Papastathopoulos-Katsaros Athanasios, Liu Zhandong
Department of Pediatrics, Baylor College of Medicine, 1 Baylor Plaza, Houston, TX, 77030, United States of America.
Data Science Center, Jan and Dan Duncan Neurological Research Insitute, 1250 Moursund Street, Houston, TX, 77030, United States of America.
bioRxiv. 2025 Jun 7:2025.06.03.657533. doi: 10.1101/2025.06.03.657533.
Alignment-based methods are fundamental for sequence comparison but are often computationally prohibitive for large-scale genomic analyses. This limitation has spurred the development of quicker, alignment-free alternatives, such as k-mer analysis, which are crucial for studying long non-coding ribonucleic acids (lncRNAs) in plants. These lncRNAs play critical roles in regulating gene expression at both the epigenetic and transcriptomic levels. However, existing alignment-free approaches typically lose positional information, which can be vital for achieving accurate classification.
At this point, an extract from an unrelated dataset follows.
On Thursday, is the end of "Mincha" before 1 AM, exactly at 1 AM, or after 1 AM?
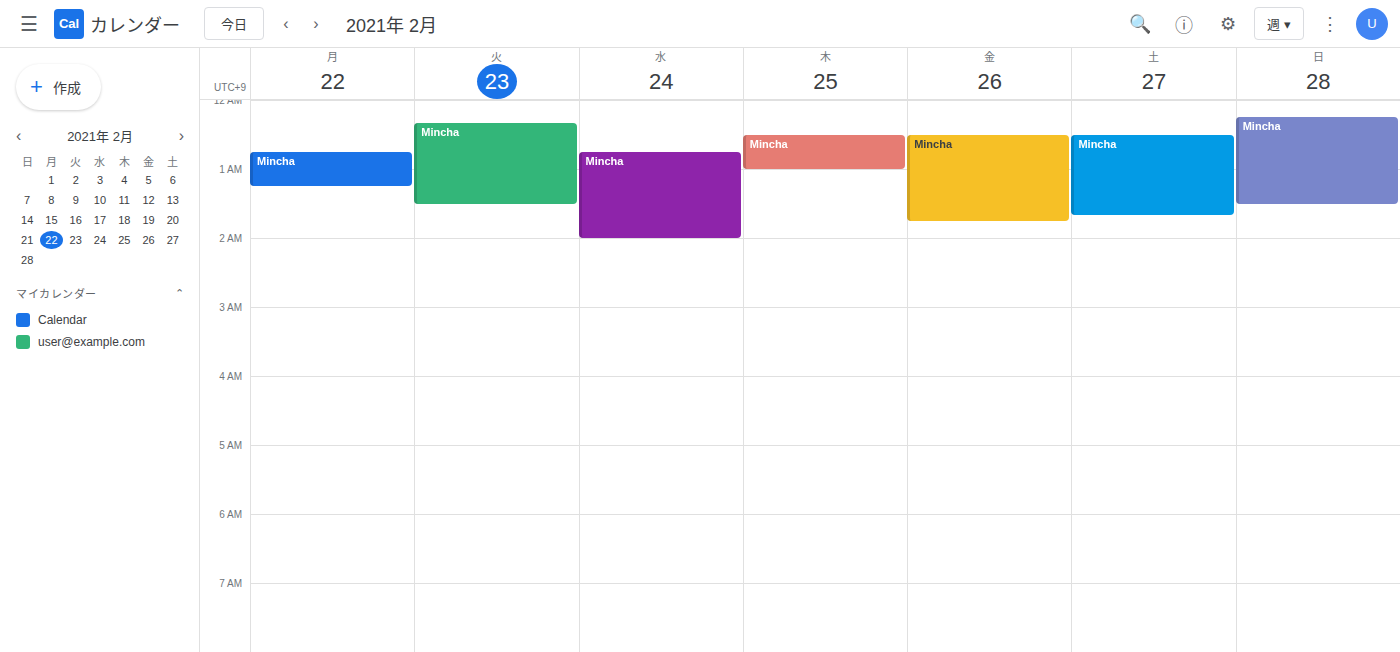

We propose positional frequency chaos game representation (PFCGR), a novel encoding that improves the traditional frequency chaos game representation (FCGR) by incorporating four statistical moments of k-mer positions: mean, standard deviation, skewness, and kurtosis. This creates a multi-channel image representation of genomic sequences, enabling machine learning models such as Logistic Regression, Random Forests, and Convolutional Neural Networks to classify plant lncRNAs directly from raw genomic sequences. Tested on seven major crop species, our PFCGR-based classifiers achieve classification accuracies comparable to or exceeding those of the computationally intensive DNABERT-based model (Danilevicz et al. (1)), while requiring significantly less computational resources. These results demonstrate PFCGR's potential as an efficient and accurate tool for plant lncRNA identification, as well as its ability to facilitate large-scale computational studies in genomics.
基于比对的方法是序列比较的基础,但对于大规模基因组分析来说,其计算成本往往过高。这一局限性促使了更快的、无需比对的替代方法的发展,例如k-mer分析,这对于研究植物中的长链非编码核糖核酸(lncRNA)至关重要。这些lncRNA在表观遗传和转录组水平上调节基因表达方面发挥着关键作用。然而,现有的无需比对的方法通常会丢失位置信息,而这对于实现准确分类可能至关重要。
我们提出了位置频率混沌博弈表示法(PFCGR),这是一种新颖的编码方法,通过纳入k-mer位置的四个统计矩:均值、标准差、偏度和峰度,改进了传统的频率混沌博弈表示法(FCGR)。这创建了基因组序列的多通道图像表示,使诸如逻辑回归、随机森林和卷积神经网络等机器学习模型能够直接从原始基因组序列中对植物lncRNA进行分类。在七种主要作物物种上进行测试时,我们基于PFCGR的分类器实现的分类准确率与计算量大的基于DNABERT的模型(Danilevicz等人(1))相当或更高,同时所需的计算资源要少得多。这些结果证明了PFCGR作为一种高效且准确的植物lncRNA识别工具的潜力,以及它在促进基因组学大规模计算研究方面的能力。